Stored data entries
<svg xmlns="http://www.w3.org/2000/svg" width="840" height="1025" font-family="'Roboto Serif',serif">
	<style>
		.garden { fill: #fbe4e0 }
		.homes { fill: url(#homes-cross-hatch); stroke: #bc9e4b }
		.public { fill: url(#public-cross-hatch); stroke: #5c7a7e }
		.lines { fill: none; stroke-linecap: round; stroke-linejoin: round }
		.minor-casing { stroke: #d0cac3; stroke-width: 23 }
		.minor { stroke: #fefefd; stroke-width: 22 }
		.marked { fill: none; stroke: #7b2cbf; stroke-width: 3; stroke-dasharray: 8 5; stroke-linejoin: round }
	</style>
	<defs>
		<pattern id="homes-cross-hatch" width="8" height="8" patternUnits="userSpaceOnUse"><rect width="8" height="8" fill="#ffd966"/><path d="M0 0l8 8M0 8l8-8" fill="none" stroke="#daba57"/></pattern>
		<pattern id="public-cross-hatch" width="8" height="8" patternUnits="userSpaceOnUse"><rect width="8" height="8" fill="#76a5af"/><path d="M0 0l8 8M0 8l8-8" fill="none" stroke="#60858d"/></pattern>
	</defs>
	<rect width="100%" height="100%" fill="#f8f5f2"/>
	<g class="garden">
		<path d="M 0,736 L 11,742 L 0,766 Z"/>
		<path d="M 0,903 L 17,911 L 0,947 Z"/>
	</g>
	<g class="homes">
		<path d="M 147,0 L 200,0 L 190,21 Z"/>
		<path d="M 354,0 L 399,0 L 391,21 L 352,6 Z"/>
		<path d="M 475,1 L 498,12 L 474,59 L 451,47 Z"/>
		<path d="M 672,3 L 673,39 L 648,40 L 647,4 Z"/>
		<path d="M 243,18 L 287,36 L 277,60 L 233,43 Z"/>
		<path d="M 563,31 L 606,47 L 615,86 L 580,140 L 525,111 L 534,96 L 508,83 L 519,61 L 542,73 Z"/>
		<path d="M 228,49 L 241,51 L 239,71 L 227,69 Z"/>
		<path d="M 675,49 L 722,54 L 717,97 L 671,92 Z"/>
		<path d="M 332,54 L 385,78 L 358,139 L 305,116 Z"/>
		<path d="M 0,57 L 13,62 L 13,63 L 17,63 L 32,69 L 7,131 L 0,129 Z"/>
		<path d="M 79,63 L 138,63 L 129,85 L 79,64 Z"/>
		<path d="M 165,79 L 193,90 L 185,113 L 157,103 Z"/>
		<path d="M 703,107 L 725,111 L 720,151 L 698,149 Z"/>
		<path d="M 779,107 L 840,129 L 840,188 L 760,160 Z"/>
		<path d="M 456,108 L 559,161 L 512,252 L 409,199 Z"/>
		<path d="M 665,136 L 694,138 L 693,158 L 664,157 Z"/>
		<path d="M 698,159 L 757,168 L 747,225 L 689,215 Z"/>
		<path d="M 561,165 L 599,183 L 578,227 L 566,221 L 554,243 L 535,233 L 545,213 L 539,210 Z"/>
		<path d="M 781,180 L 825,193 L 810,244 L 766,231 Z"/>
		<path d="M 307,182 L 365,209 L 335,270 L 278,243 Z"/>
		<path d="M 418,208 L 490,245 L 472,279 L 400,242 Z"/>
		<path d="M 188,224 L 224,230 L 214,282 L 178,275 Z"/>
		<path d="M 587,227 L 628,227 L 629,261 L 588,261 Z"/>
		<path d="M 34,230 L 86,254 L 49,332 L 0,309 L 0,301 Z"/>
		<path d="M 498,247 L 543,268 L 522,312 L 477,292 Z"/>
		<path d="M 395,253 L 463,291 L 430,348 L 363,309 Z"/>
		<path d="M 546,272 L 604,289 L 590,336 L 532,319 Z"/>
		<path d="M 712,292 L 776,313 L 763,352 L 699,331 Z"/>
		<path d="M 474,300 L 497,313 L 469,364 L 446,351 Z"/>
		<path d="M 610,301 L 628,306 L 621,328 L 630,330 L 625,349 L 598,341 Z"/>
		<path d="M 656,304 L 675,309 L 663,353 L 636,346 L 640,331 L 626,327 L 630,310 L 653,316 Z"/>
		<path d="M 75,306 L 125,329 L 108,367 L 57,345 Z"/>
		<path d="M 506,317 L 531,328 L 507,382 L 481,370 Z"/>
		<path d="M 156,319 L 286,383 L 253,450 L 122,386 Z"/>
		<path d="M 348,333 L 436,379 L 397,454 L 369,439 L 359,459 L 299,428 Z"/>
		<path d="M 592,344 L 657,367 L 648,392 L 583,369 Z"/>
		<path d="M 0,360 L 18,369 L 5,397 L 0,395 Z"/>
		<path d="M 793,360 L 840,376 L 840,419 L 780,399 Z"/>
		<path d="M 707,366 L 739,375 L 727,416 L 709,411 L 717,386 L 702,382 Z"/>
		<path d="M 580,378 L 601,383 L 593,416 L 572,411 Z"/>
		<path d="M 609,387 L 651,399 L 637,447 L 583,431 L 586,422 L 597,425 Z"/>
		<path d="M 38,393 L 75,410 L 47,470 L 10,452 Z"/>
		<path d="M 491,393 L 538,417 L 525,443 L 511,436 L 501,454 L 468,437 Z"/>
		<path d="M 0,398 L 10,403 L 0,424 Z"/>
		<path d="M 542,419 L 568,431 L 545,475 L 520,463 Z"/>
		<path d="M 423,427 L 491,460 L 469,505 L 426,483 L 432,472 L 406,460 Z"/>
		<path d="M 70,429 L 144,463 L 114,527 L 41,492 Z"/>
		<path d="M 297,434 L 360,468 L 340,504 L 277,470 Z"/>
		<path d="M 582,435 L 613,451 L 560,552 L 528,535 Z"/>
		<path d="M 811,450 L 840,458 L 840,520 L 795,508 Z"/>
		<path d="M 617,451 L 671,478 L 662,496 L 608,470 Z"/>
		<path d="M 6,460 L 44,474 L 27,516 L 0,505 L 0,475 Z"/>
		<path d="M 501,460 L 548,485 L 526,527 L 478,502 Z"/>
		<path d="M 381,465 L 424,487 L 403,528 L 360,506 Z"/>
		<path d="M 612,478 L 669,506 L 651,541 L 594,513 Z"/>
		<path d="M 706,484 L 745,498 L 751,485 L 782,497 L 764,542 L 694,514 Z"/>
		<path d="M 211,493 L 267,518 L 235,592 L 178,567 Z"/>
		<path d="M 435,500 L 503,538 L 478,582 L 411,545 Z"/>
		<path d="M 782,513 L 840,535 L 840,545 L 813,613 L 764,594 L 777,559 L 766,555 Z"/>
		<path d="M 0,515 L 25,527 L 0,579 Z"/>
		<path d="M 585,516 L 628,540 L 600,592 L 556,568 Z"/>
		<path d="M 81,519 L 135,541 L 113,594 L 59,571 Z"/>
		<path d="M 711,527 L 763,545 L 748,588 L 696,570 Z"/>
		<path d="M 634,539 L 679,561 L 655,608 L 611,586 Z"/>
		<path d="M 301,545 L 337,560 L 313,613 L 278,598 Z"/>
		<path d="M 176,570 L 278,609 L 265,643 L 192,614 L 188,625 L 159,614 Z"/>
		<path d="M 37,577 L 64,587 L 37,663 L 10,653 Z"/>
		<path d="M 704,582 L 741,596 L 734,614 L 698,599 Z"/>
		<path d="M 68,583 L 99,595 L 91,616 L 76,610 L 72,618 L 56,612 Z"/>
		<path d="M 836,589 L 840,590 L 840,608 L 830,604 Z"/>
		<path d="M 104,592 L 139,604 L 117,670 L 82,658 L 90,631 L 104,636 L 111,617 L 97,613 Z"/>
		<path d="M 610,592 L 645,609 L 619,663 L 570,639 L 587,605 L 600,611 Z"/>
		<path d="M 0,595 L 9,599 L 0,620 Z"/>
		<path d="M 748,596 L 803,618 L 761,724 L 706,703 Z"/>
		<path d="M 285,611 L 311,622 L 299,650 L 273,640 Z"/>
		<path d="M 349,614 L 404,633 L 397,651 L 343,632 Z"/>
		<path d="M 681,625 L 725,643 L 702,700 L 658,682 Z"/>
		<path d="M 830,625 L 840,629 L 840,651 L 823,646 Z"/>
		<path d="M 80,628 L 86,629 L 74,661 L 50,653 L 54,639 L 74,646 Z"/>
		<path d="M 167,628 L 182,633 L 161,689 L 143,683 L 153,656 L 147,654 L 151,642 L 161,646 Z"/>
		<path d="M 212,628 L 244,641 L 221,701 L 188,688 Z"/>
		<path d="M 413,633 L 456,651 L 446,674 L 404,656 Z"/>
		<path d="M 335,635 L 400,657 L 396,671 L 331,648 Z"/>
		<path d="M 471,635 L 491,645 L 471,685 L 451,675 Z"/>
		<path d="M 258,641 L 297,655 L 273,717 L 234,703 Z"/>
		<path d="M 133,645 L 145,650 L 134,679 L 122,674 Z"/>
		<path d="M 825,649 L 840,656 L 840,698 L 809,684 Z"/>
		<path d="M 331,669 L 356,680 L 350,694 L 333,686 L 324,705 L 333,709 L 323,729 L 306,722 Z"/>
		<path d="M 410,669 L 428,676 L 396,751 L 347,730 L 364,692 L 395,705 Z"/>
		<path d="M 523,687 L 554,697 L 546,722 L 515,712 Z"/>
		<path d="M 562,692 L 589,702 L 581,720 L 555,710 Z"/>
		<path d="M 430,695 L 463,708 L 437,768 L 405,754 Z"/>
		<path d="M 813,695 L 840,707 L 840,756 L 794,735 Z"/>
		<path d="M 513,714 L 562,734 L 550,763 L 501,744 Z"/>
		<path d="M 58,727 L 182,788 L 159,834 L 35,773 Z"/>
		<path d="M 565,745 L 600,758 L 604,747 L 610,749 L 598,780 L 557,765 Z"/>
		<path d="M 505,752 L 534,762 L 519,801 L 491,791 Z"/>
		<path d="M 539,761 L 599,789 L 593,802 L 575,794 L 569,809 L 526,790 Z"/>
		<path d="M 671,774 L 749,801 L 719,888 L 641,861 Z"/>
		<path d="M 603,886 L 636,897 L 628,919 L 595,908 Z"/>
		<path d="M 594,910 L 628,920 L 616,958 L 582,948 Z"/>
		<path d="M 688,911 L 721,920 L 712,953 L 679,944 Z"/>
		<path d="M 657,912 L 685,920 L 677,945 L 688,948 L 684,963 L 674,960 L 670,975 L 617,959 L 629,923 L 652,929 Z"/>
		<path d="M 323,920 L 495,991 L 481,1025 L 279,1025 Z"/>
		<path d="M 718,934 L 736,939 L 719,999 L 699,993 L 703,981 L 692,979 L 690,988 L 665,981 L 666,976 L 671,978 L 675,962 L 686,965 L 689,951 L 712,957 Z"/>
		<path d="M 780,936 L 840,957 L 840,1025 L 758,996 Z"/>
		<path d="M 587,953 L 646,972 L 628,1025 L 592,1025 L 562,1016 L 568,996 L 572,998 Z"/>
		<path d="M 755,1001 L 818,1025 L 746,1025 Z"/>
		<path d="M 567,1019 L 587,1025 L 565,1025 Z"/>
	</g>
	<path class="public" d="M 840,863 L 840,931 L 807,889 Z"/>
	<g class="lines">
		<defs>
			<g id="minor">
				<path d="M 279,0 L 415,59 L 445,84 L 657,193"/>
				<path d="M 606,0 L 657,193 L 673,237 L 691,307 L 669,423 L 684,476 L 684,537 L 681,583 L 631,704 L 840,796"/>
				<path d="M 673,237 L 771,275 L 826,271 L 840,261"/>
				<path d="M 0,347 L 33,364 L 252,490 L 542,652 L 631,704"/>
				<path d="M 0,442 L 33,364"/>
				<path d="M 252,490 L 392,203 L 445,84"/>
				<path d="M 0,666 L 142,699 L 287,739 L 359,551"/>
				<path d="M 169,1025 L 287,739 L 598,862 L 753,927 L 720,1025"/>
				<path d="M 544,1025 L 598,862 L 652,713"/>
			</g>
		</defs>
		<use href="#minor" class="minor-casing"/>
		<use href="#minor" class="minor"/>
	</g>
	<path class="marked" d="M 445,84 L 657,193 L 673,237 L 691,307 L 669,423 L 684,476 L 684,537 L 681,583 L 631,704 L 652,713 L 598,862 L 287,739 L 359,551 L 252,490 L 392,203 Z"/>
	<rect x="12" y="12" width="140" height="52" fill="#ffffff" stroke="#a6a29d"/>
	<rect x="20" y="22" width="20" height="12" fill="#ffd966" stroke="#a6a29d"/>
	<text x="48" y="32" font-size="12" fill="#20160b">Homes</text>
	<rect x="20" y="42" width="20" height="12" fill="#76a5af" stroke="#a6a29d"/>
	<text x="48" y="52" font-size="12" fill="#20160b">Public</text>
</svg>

> What the task requires: Whenever a line in the entries holds the word "lines", copy that line.

> Exercise solution:
		.lines { fill: none; stroke-linecap: round; stroke-linejoin: round }
	<g class="lines">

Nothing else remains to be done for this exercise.